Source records

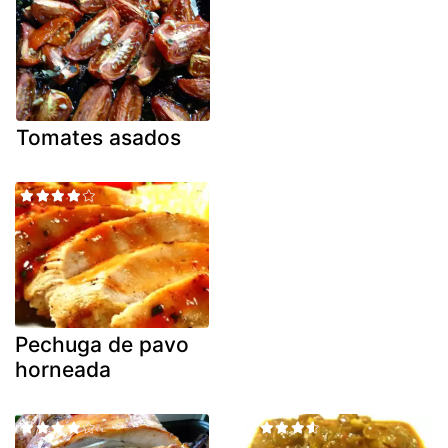
Tomates asados
Pechuga de pavo
horneada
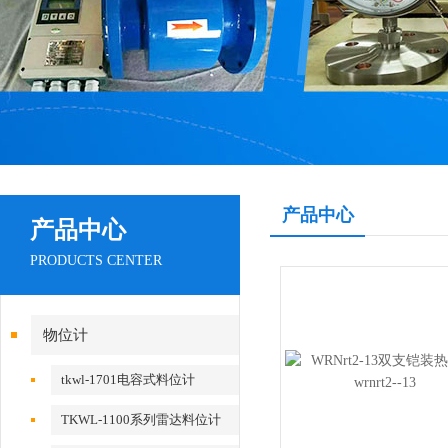
产品中心
产品中心
PRODUCTS CENTER
物位计
tkwl-1701电容式料位计
TKWL-1100系列雷达料位计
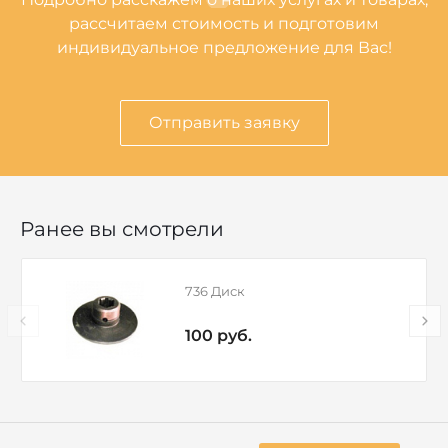
рассчитаем стоимость и подготовим
индивидуальное предложение для Вас!
Отправить заявку
Ранее вы смотрели
736 Диск
100 руб.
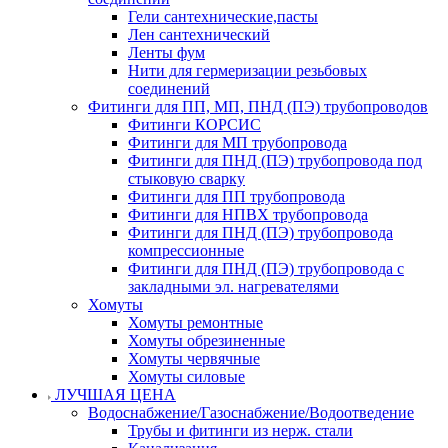
Гели сантехнические,пасты
Лен сантехнический
Ленты фум
Нити для гермеризации резьбовых
соединений
Фитинги для ПП, МП, ПНД (ПЭ) трубопроводов
Фитинги КОРСИС
Фитинги для МП трубопровода
Фитинги для ПНД (ПЭ) трубопровода под
стыковую сварку
Фитинги для ПП трубопровода
Фитинги для НПВХ трубопровода
Фитинги для ПНД (ПЭ) трубопровода
компрессионные
Фитинги для ПНД (ПЭ) трубопровода с
закладными эл. нагревателями
Хомуты
Хомуты ремонтные
Хомуты обрезиненные
Хомуты червячные
Хомуты силовые
ЛУЧШАЯ ЦЕНА
Водоснабжение/Газоснабжение/Водоотведение
Трубы и фитинги из нерж. стали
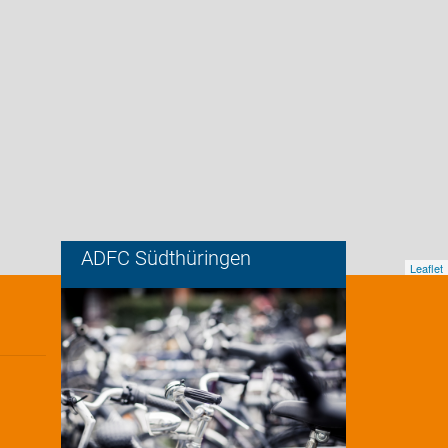
ADFC Südthüringen
Leaflet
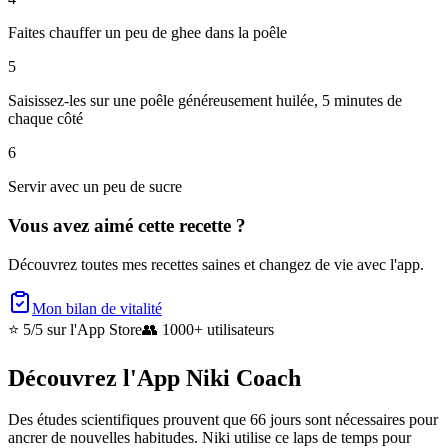
Faites chauffer un peu de ghee dans la poêle
5
Saisissez-les sur une poêle généreusement huilée, 5 minutes de
chaque côté
6
Servir avec un peu de sucre
Vous avez aimé cette recette ?
Découvrez toutes mes recettes saines et changez de vie avec l'app.
Mon bilan de vitalité
⭐ 5/5
sur l'App Store
👥
1000+ utilisateurs
Découvrez l'App Niki Coach
Des études scientifiques prouvent que 66 jours sont nécessaires pour
ancrer de nouvelles habitudes. Niki utilise ce laps de temps pour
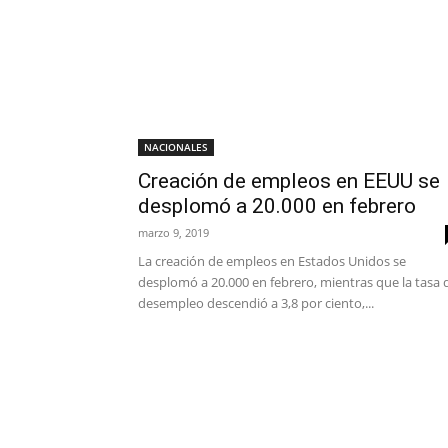
NACIONALES
Creación de empleos en EEUU se
desplomó a 20.000 en febrero
marzo 9, 2019
La creación de empleos en Estados Unidos se
desplomó a 20.000 en febrero, mientras que la tasa 
desempleo descendió a 3,8 por ciento,...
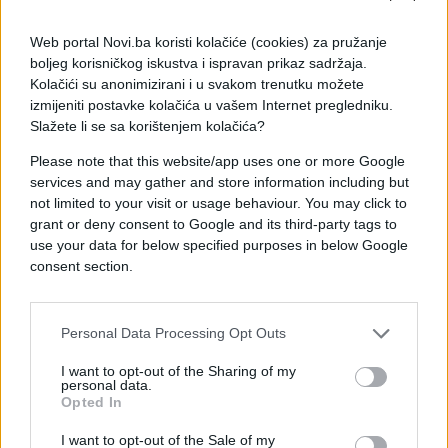
Web portal Novi.ba koristi kolačiće (cookies) za pružanje
Potom su počeli pritisci šefice J.Ž.. Njegova se
boljeg korisničkog iskustva i ispravan prikaz sadržaja.
supruga čak fizički sukobila s njiom nakon jednog
Kolačići su anonimizirani i u svakom trenutku možete
prigovora. A onda je s prvom plaćom uslijedio šok:
izmijeniti postavke kolačića u vašem Internet pregledniku.
Slažete li se sa korištenjem kolačića?
Od zarađenih 1000 eura bruto na isplatnoj listi
Please note that this website/app uses one or more Google
stajalo je da su oni dužni tvrtki više od 100 eura,
services and may gather and store information including but
zbog cijene smještaja.
not limited to your visit or usage behaviour. You may click to
Sljedeći mjesec, u kojem su nabijali prekovremene i
grant or deny consent to Google and its third-party tags to
imali samo jedan slobodan dan tjedno, njemu je
use your data for below specified purposes in below Google
bilo isplaćeno 300 eura. Ovaj put zbog pogreške u
consent section.
sustavu.
Supruga je pak dobila otkaz zbog onog napada na
Personal Data Processing Opt Outs
šeficu.
I want to opt-out of the Sharing of my
personal data.
Onda je otkriveno da mu tvrtka uopće nije
Opted In
uplaćivala doprinose, mada mu je redovno od plaće
I want to opt-out of the Sale of my
odbijano za zdravstveno i mirovinsko.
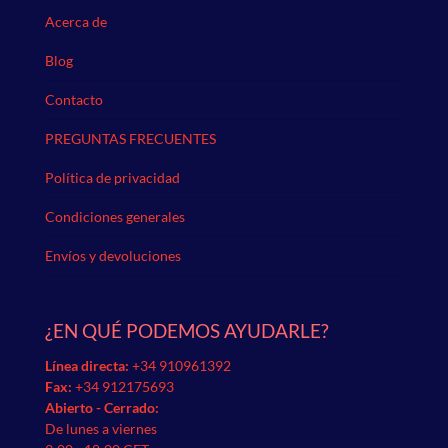
Acerca de
Blog
Contacto
PREGUNTAS FRECUENTES
Política de privacidad
Condiciones generales
Envíos y devoluciones
¿EN QUÉ PODEMOS AYUDARLE?
Línea directa:
+34 910961392
Fax:
+34 912175693
Abierto - Cerrado:
De lunes a viernes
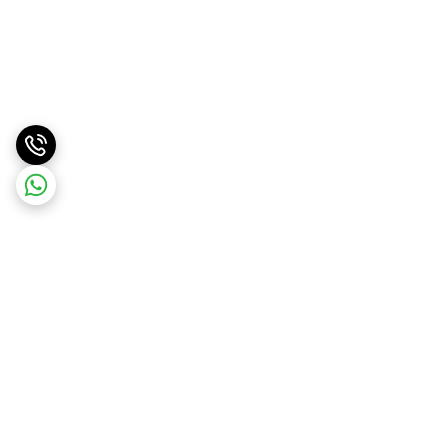
برگشت به بالا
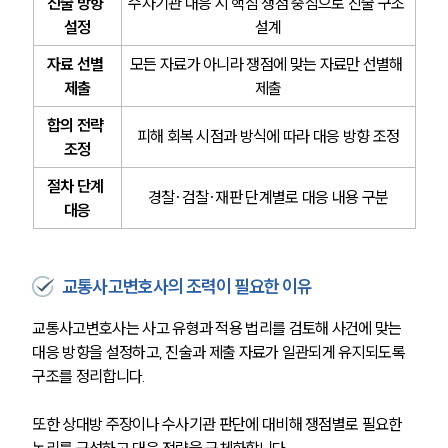
진술 방향 
수사기관 대응 시 핵심 쟁점 중심으로 진술 구조 
설정
설계
업무분야
자료 선별 
모든 자료가 아니라 쟁점에 맞는 자료만 선별해 
음주교통사고대응부 업무
제출
제출
전체
합의 전략 
피해 회복 시점과 방식에 따라 대응 방향 조정
조정
구성원 소개
절차 단계 
경찰·검찰·재판 단계별로 대응 내용 구분
음주운전·교통사고전문변호사추천
대응
소식/자료
교통사고변호사의 조력이 필요한 이유
언론보도
교통사고변호사는 사고 유형과 적용 법리를 검토해 사건에 맞는 
공지사항
대응 방향을 설정하고, 진술과 제출 자료가 일관되게 유지되도록 
법률 블로그
구조를 정리합니다. 
법률서식
뉴스레터/브로슈어
세미나
또한 상대방 주장이나 수사기관 판단에 대비해 쟁점별로 필요한 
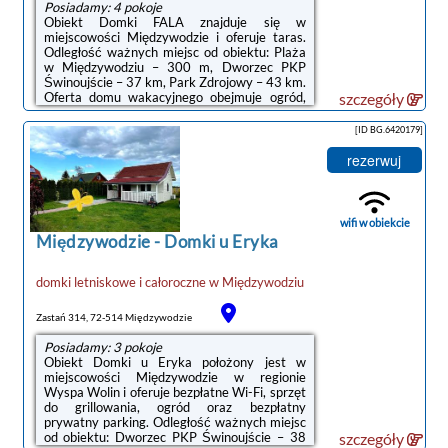
Posiadamy: 4 pokoje
Obiekt Domki FALA znajduje się w
miejscowości Międzywodzie i oferuje taras.
Odległość ważnych miejsc od obiektu: Plaża
w Międzywodziu – 300 m, Dworzec PKP
Świnoujście – 37 km, Park Zdrojowy – 43 km.
Oferta domu wakacyjnego obejmuje ogród,
szczegóły
sprzęt do grillowania, bezpłatne Wi-Fi oraz
bezpłatny prywatny parking.W domu
[ID BG.6420179]
wakacyjnym do dyspozycji gości
przygotowano sypialnię (1)}, salon oraz
rezerwuj
łazienkę (1) z prysznicem. Goście mają do
dyspozycji telewizor z płaskim
ekranem.Odległość ważnych miejsc od
obiektu: Baltic Park Molo Aquapark – 43 km,
wifi w obiekcie
Promenada Gwiazd w Międzyzdrojach ...
Międzywodzie
-
Domki u Eryka
domki letniskowe i całoroczne
w
Międzywodziu
Zastań 314, 72-514 Międzywodzie
Posiadamy: 3 pokoje
Obiekt Domki u Eryka położony jest w
miejscowości Międzywodzie w regionie
Wyspa Wolin i oferuje bezpłatne Wi-Fi, sprzęt
do grillowania, ogród oraz bezpłatny
prywatny parking. Odległość ważnych miejsc
od obiektu: Dworzec PKP Świnoujście – 38
szczegóły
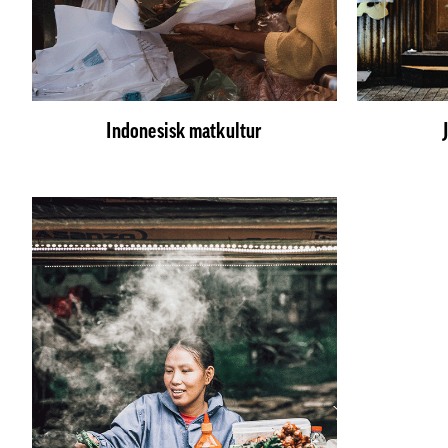
Indonesisk matkultur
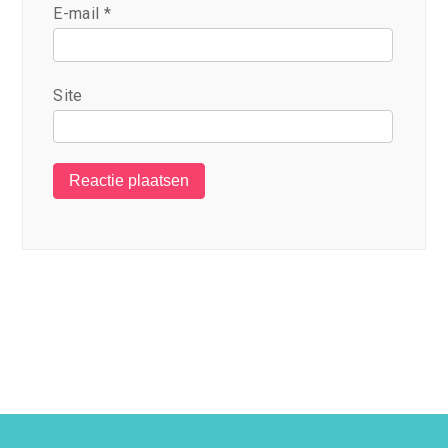
E-mail
*
Site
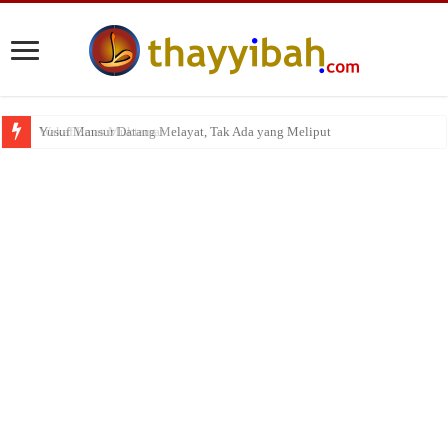
Yusuf Mansur Datang Melayat, Tak Ada yang Meliput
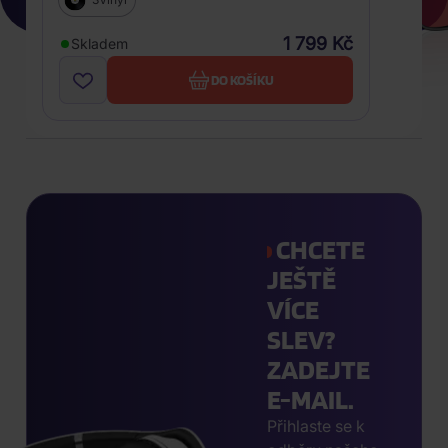
1 799 Kč
Skladem
DO KOŠÍKU
CHCETE
JEŠTĚ
VÍCE
SLEV?
ZADEJTE
E-MAIL.
Přihlaste se k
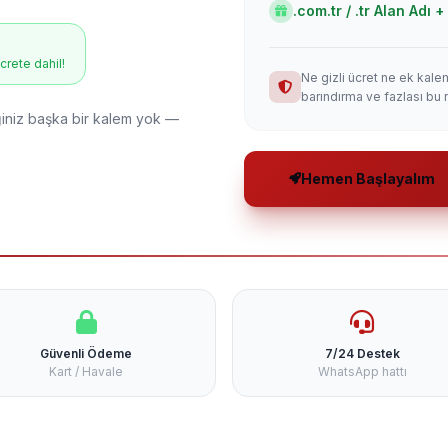
.com.tr / .tr Alan Adı
ücrete dahil!
Ne gizli ücret ne ek kale
barındırma ve fazlası bu 
niz başka bir kalem yok —
Hemen Başlayalım
Güvenli Ödeme
7/24 Destek
Kart / Havale
WhatsApp hattı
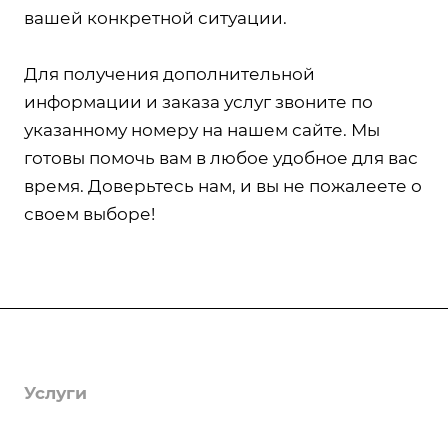
вашей конкретной ситуации.
Для получения дополнительной
информации и заказа услуг звоните по
указанному номеру на нашем сайте. Мы
готовы помочь вам в любое удобное для вас
время. Доверьтесь нам, и вы не пожалеете о
своем выборе!
Компания
О компании
Услуги
Лицензии
Гербицидная обработка
Информация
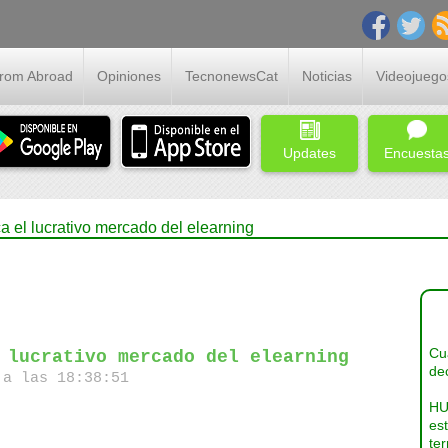
From Abroad
Opiniones
TecnonewsCat
Noticias
Videojuego
Updates
Encuesta
 el lucrativo mercado del elearning
Cua
 lucrativo mercado del elearning
dec
a las 18:38:51
HU
es
ter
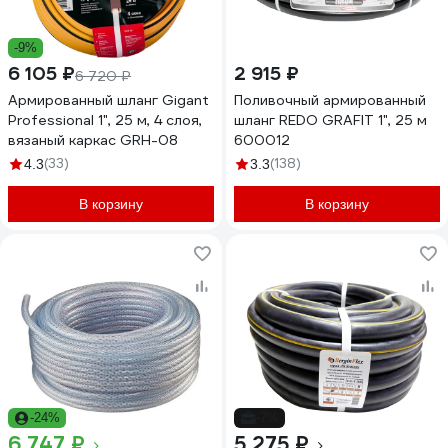
-9%
6 105 ₽
2 915 ₽
6 720 ₽
Армированный шланг Gigant
Поливочный армированный
Professional 1", 25 м, 4 слоя,
шланг REDO GRAFIT 1", 25 м
вязаный каркас GRH-08
600012
(33)
(138)
4.3
3.3
В корзину
В корзину
-24%
-7%
6 747 ₽
5 275 ₽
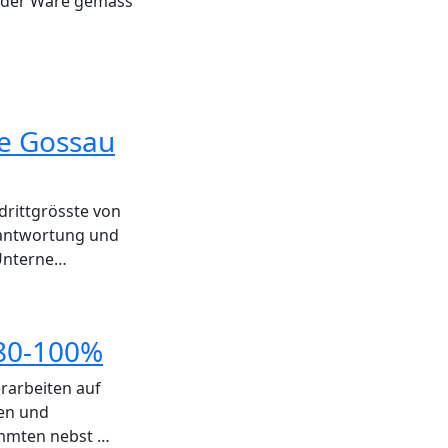
 der Ware gemäss
le Gossau
drittgrösste von
rantwortung und
 Unterne…
 80-100%
rarbeiten auf
ten und
ommten nebst …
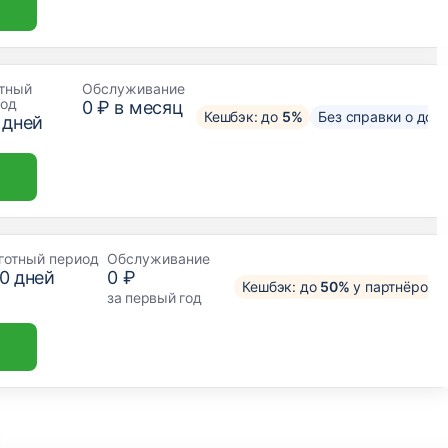
тный
Обслуживание
иод
0 ₽ в месяц
Кешбэк: до
5%
Без справки о дох
дней
готный период
Обслуживание
0
дней
0 ₽
Кешбэк: до
50%
у партнёров
за первый год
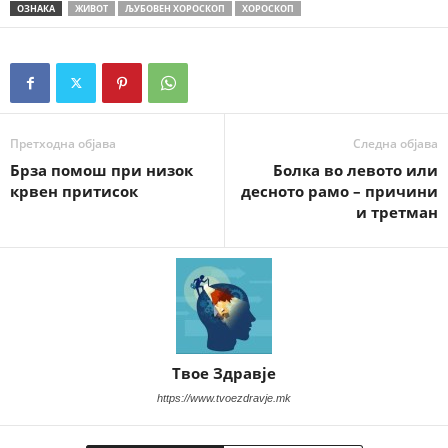
ОЗНАКА
ЖИВОТ
ЉУБОВЕН ХОРОСКОП
ХОРОСКОП
Претходна објава
Следна објава
Брза помош при низок
Болка во левото или
крвен притисок
десното рамо – причини
и третман
Твое Здравје
https://www.tvoezdravje.mk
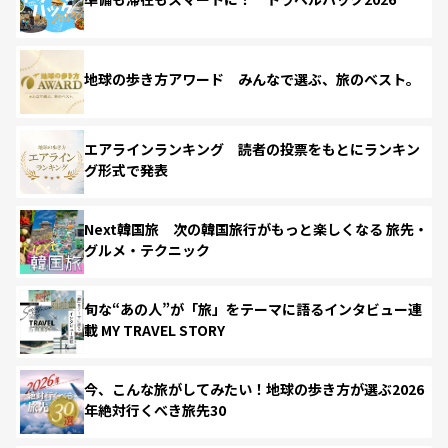
地球の歩き方アワード みんなで選ぶ、旅のベスト。
エアラインランキング 読者の投票をもとにランキン
グ形式で発表
Next韓国旅 次の韓国旅行がもっと楽しくなる 旅先・
グルメ・テクニック
旬な“あの人”が「旅」をテーマに語るインタビュー連
載 MY TRAVEL STORY
今、こんな旅がしてみたい！地球の歩き方が選ぶ2026
年絶対行くべき旅先30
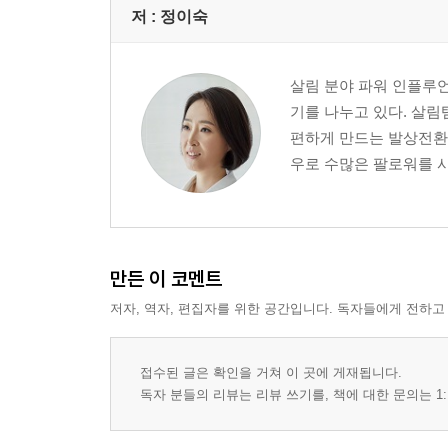
저 :
정이숙
살림 분야 파워 인플루언
기를 나누고 있다. 살림
편하게 만드는 발상전환 
우로 수많은 팔로워를 사
만든 이 코멘트
저자, 역자, 편집자를 위한 공간입니다. 독자들에게 전하고
접수된 글은 확인을 거쳐 이 곳에 게재됩니다.
독자 분들의 리뷰는 리뷰 쓰기를, 책에 대한 문의는 1:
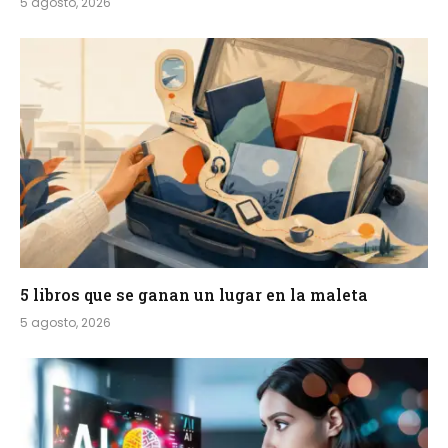
5 agosto, 2026
5 libros que se ganan un lugar en la maleta
5 agosto, 2026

- _Exercise objective_: Check each line above for the string "domu" and show the ones that have it.

- _The completed task_:
Oferta domu wakacyjnego obejmuje ogród,
bezpłatny prywatny parking.W domu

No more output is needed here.